Michael Elliott (Movie Parables) calls DeNiro's performance "bland and unremarkable," adding that the "by-the-numbers script . . . telegraphs its secrets and often unintentionally borders on and occasionally crosses over into camp. For anyone familiar with the genre, the only thing surprising about the ending is the fact that it was used . . . again."
You could read about director Uwe Boll's new sci-fi action film starring Christian Slater and Tara Reid—Alone in the Dark—or you could just pretend the movie doesn't exist. The critics who have seen it wish they had ignored it.

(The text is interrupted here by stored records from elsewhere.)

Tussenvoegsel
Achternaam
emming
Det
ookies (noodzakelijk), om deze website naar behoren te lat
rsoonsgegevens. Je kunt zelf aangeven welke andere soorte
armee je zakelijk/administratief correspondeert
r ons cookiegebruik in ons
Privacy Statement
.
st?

David DiCerto (Catholic News Service) calls it "an insufferably inane sci-fi action film which could possibly be one of the worst movies in recent memory. And don't just take my word for it. During an advance screening, the movie was met with bursts of unintended laughter and when a faulty projector twice interrupted the viewing the audience actually applauded."
Christopher Lyon (Plugged In) says, "Slater and cast appear uncomfortable and perplexed while uttering ridiculous lines and running to and fro in the dark."

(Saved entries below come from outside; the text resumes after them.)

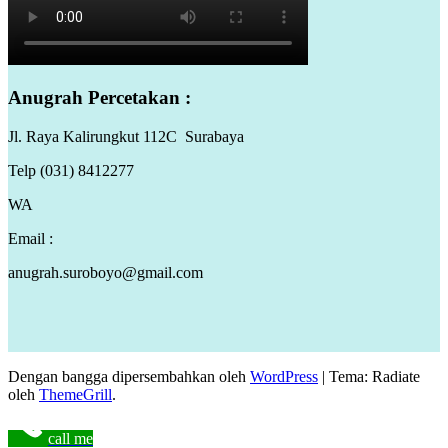
Anugrah Percetakan :
Jl. Raya Kalirungkut 112C Surabaya
Telp (031) 8412277
WA
Email :
anugrah.suroboyo@gmail.com
Dengan bangga dipersembahkan oleh
WordPress
|
Tema: Radiate
oleh
ThemeGrill
.
call me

Aliens of the Deep—Amazing 3-D Discoveries
Annabelle Robertson (Crosswalk) has discovered the new 3-D IMAX film from Titanic director James Cameron, and writes, "There is no shortage of life at the bottom of the ocean—it's just getting there that's the problem. With his bevy of scientists and camera-laden submersibles, however . . . Cameron has done just that. And the results are certainly worth exploring. With such amazing, vibrant footage, you'll be more than happy to stay underwater . . . especially with the mesmerizing, lifelike, 3-D images that envelop you."
More reviews of recent releases
These films have been covered more extensively in previous editions of Film Forum.

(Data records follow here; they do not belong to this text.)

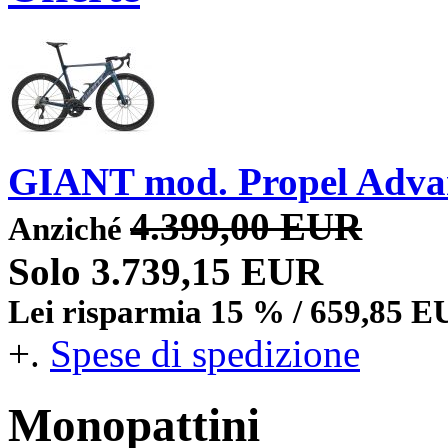
GIANT mod. Propel Adva
4.399,00 EUR
Anziché
Solo 3.739,15 EUR
Lei risparmia 15 % / 659,85 
+.
Spese di spedizione
Monopattini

Les Choristes (The Chorus):Annabelle Robertson (Crosswalk) writes, "We all long for that perfect combination of direction and acceptance from those in authority, which some call 'mentoring.' I believe it's a hunger for God which He gives us, so that we will seek out not only Him, but others who mirror these godly qualities. And so, it is no surprise that another film which deals with teachers and students, and the powerful relationship that they can have, has once again become a favorite. Even those who abhor subtitles will appreciate this film, which can open up interesting avenues of discussion about the role of the arts in education, our local communities and even our hearts."
Are We There Yet?:Michael Elliott (Movie Parables) says, "Are We There Yet? is a movie that asks the wrong titular question. After sitting through this film the question that comes to mind is 'Why did we go at all?' It is based upon an old, tired concept that has been seen many times before."
Coach Carter:Steven D. Greydanus (Decent Films) compares it to Million Dollar Baby (and gives away the ending to that film, so beware!). He says, "Coach Carter is definitely rougher around the edges, but it just might inspire some young viewers to think about improving their lives."
Million Dollar Baby:Josh Hurst (Reveal) addresses the controversy over the film, saying, "Some of the characters make some particularly bad choices. While many religious critics are accusing Eastwood of advocating a certain unethical action, the film is not endorsing any kind of misbehavior. For discerning moviegoers, Clint Eastwood has created a film that should be seen, discussed, and then seen again, one that takes some of the darkest questions of the human soul and writes them in blood—a sort of modern-day Psalm for the broken-hearted skeptic."
Steven D. Greydanus (Decent Films—Beware! Plot spoilers!) references other controversial films and compares Million Dollar Baby to them. He concludes, "In spite of its offensive finale Million Dollar Baby is an engaging film that even well-formed Catholics, despite their reservations, might care about in a way that they probably wouldn't care about, e.g., Kinsey or The Cider House Rules."